[Transcribed page contents]
● ● ● ● ●
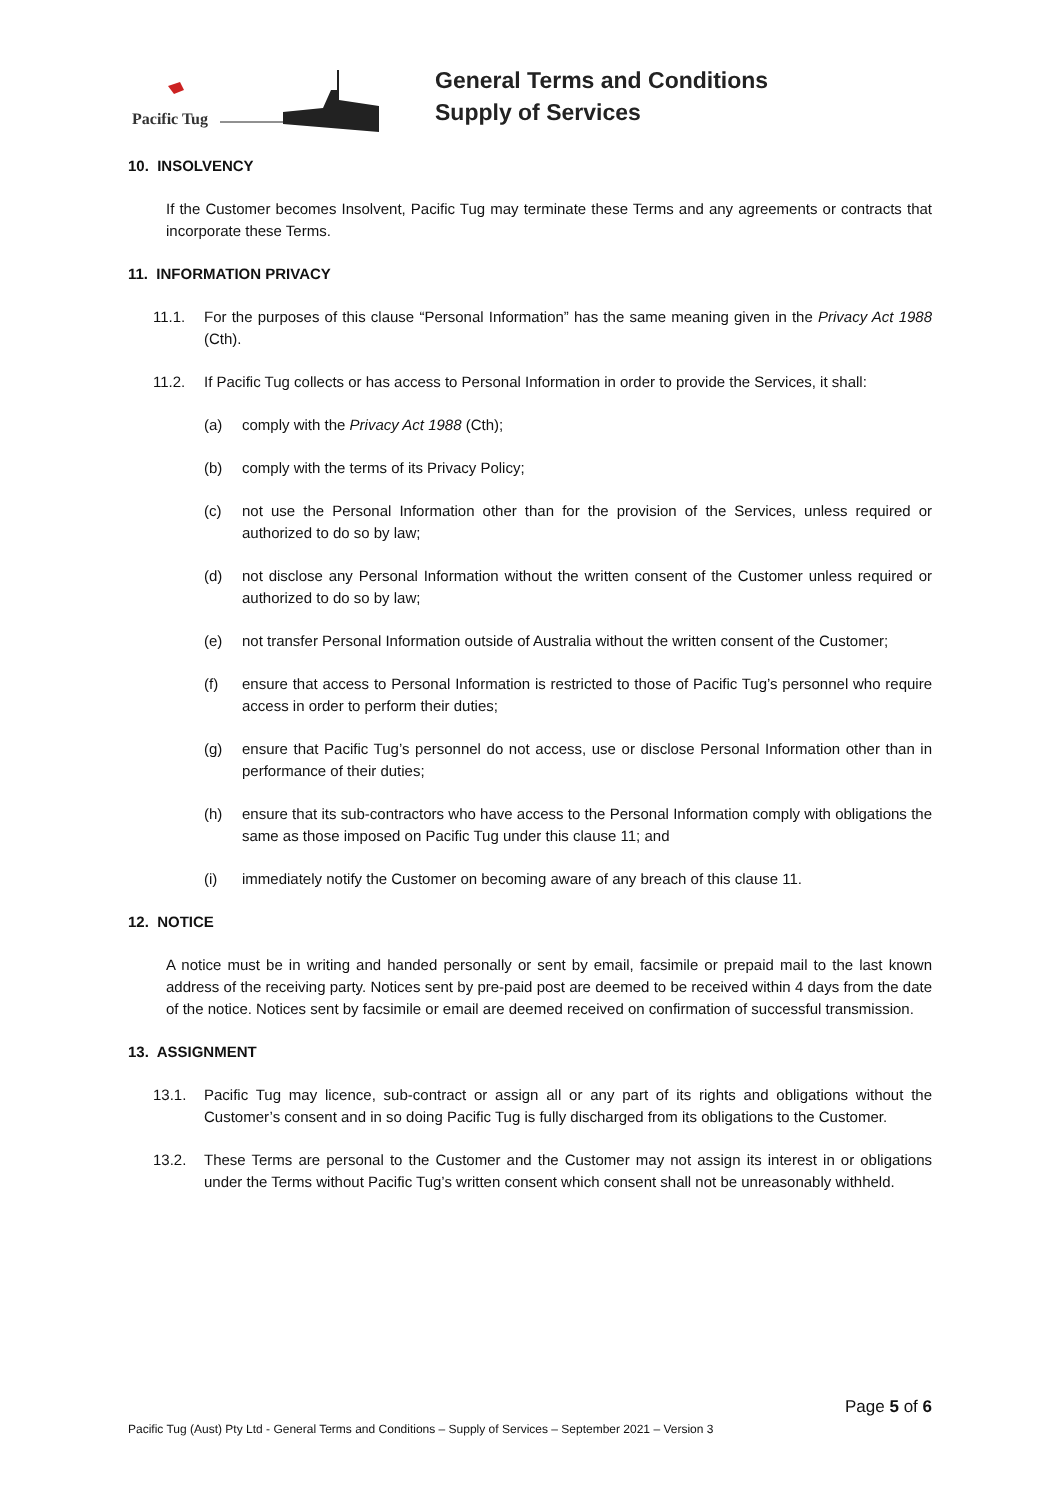Pacific Tug
General Terms and Conditions
Supply of Services
10. INSOLVENCY
If the Customer becomes Insolvent, Pacific Tug may terminate these Terms and any agreements or contracts that incorporate these Terms.
11. INFORMATION PRIVACY
11.1. For the purposes of this clause “Personal Information” has the same meaning given in the Privacy Act 1988 (Cth).
11.2. If Pacific Tug collects or has access to Personal Information in order to provide the Services, it shall:
(a) comply with the Privacy Act 1988 (Cth);
(b) comply with the terms of its Privacy Policy;
(c) not use the Personal Information other than for the provision of the Services, unless required or authorized to do so by law;
(d) not disclose any Personal Information without the written consent of the Customer unless required or authorized to do so by law;
(e) not transfer Personal Information outside of Australia without the written consent of the Customer;
(f) ensure that access to Personal Information is restricted to those of Pacific Tug’s personnel who require access in order to perform their duties;
(g) ensure that Pacific Tug’s personnel do not access, use or disclose Personal Information other than in performance of their duties;
(h) ensure that its sub-contractors who have access to the Personal Information comply with obligations the same as those imposed on Pacific Tug under this clause 11; and
(i) immediately notify the Customer on becoming aware of any breach of this clause 11.
12. NOTICE
A notice must be in writing and handed personally or sent by email, facsimile or prepaid mail to the last known address of the receiving party. Notices sent by pre-paid post are deemed to be received within 4 days from the date of the notice. Notices sent by facsimile or email are deemed received on confirmation of successful transmission.
13. ASSIGNMENT
13.1. Pacific Tug may licence, sub-contract or assign all or any part of its rights and obligations without the Customer’s consent and in so doing Pacific Tug is fully discharged from its obligations to the Customer.
13.2. These Terms are personal to the Customer and the Customer may not assign its interest in or obligations under the Terms without Pacific Tug’s written consent which consent shall not be unreasonably withheld.
Page 5 of 6
Pacific Tug (Aust) Pty Ltd - General Terms and Conditions – Supply of Services – September 2021 – Version 3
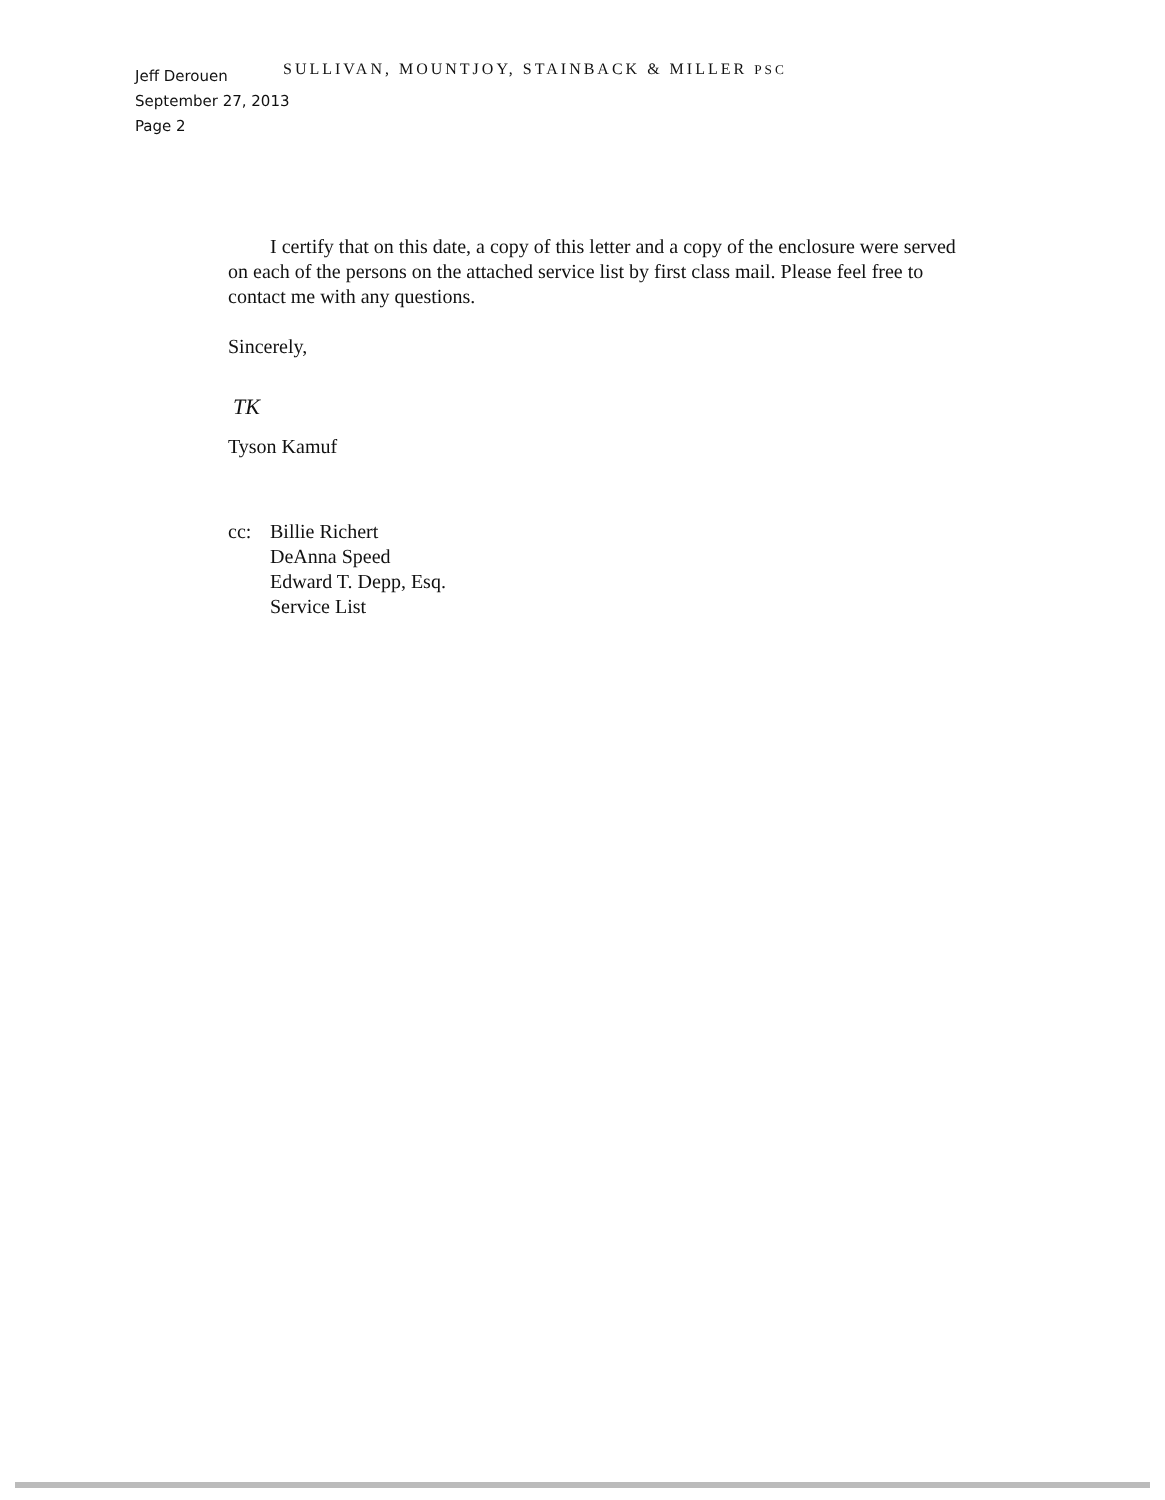SULLIVAN, MOUNTJOY, STAINBACK & MILLER PSC
Jeff Derouen
September 27, 2013
Page 2
I certify that on this date, a copy of this letter and a copy of the enclosure were served on each of the persons on the attached service list by first class mail. Please feel free to contact me with any questions.
Sincerely,
TK
Tyson Kamuf
cc: Billie Richert
DeAnna Speed
Edward T. Depp, Esq.
Service List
● ● ● ● ●
What to do
From the records, copy every line that has the string "required" in it.

Written reply
(c) not use the Personal Information other than for the provision of the Services, unless required or authorized to do so by law;
(d) not disclose any Personal Information without the written consent of the Customer unless required or authorized to do so by law;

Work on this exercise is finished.